Berdasarkan Sabda Rasulullah SAW dan amaliah para sahabat maka kaum Ahlusunah Wal Jama’ah menggunakan methode menentuan awal puasa dan syawal seperti yang dilakukan oleh Rasulullah dan sahabat salafus sholeh, sedangkan methode hisab hanya dijadikan alat bantu untuk memudahkan kapan menentukan mulai melihal Hilal (Ru’yatul Hilal). Karena Rasulullah adalah sebaik-baik teladan.
Masing-Masing Negeri Berbeda Ru'yat :
Mengingat setiap negeri terletak pada garis litang atau geographis yang berbeda maka tidak tertutup kemungkinan setiap negeri menetapkan awal puasa yang berbeda.
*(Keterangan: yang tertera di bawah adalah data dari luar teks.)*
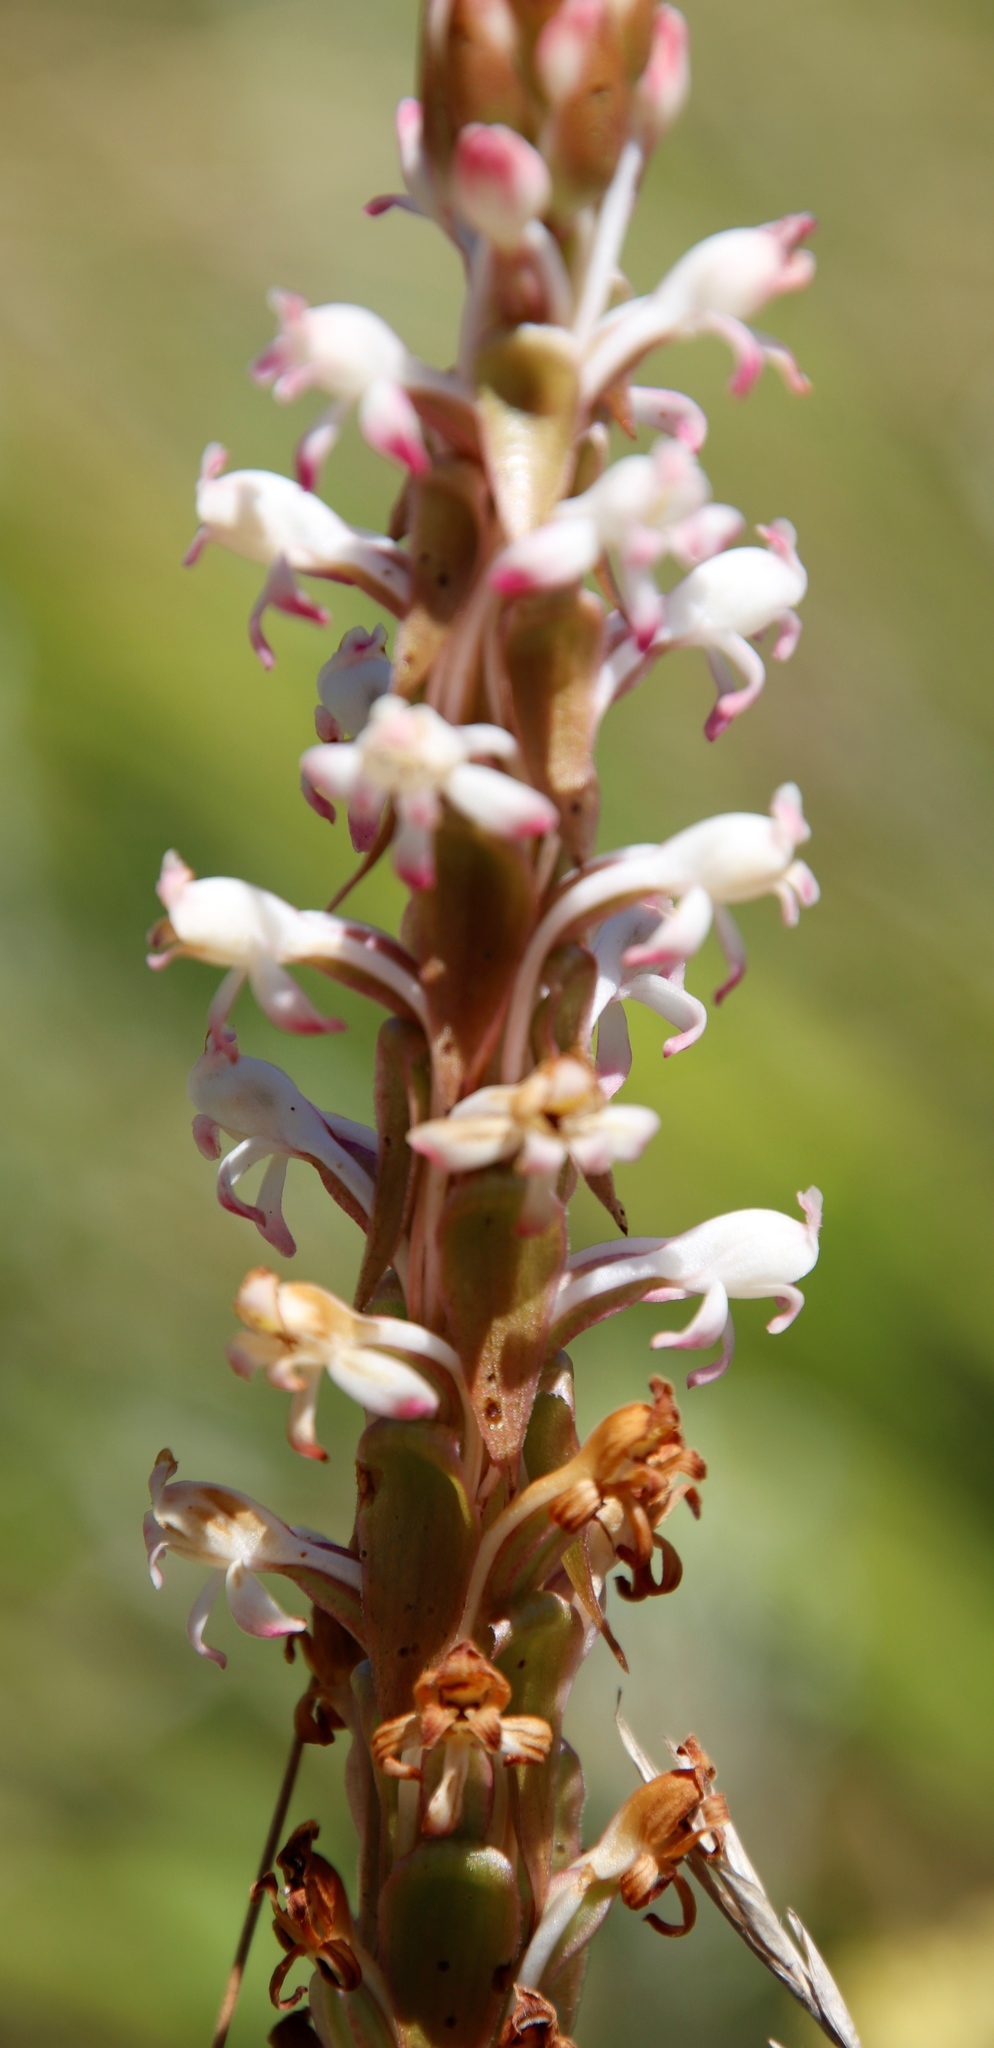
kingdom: Plantae
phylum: Tracheophyta
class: Liliopsida
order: Asparagales
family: Orchidaceae
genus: Satyrium
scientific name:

Sebagaimana hadis berikut :
”Dari Kuraib, bahwa Ummul Fadhl binti Harits mengutusnya kepada Mu’awiyah RA ke negeri Syam. Kuraib berkata, ”Maka aku berangkat menuju Syam, akupun telah memenuhi permintaannya. Lalu tibalah bulan ramadlan, sementara aku masih berada di Syam Aku melihat hilal pada malam Jum’at, kemudian aku tiba di Madinah pada penghujung bulan (Ramadlan). Abdullah bin Abbas bertanya kepadaku sambil menyebut hilal (bulan syabit) dan berkata, ’kapan kalian melihat hilal?’ Aku menjawab, ”Kami melihatnya pada malam Jum’at.’ Ia bertanya, ’Apakah kamu melihatnya?’ Aku menjawab, ’Ya, dan orang-orang juga melihatnya. Mereka (Orang-orang di Syam) berpuasa dan Mu’wiyah juga berpuasa bersama mereka.’ Lalu Ibnu Abbas berkata,’Akan tetapi kami melihatnya pada malam sabtu, dan kami masih berpuasa hingga melengkapi 30 hari atau sampai melihatnya lagi.” Lalu aku bertanya, ’Apakah tidak cukup bagi kamu dengan ru’yah Mu’awiyah berserta puasanya?’Ia menjawab, ’Tidak, demikian Rasulullah memerintahkan kami.” (Yahya bin Yahya ragu-ragu dalam lafazh hadits, cukup bagi kita atau cukup bagi kamu) (HR. Muslim).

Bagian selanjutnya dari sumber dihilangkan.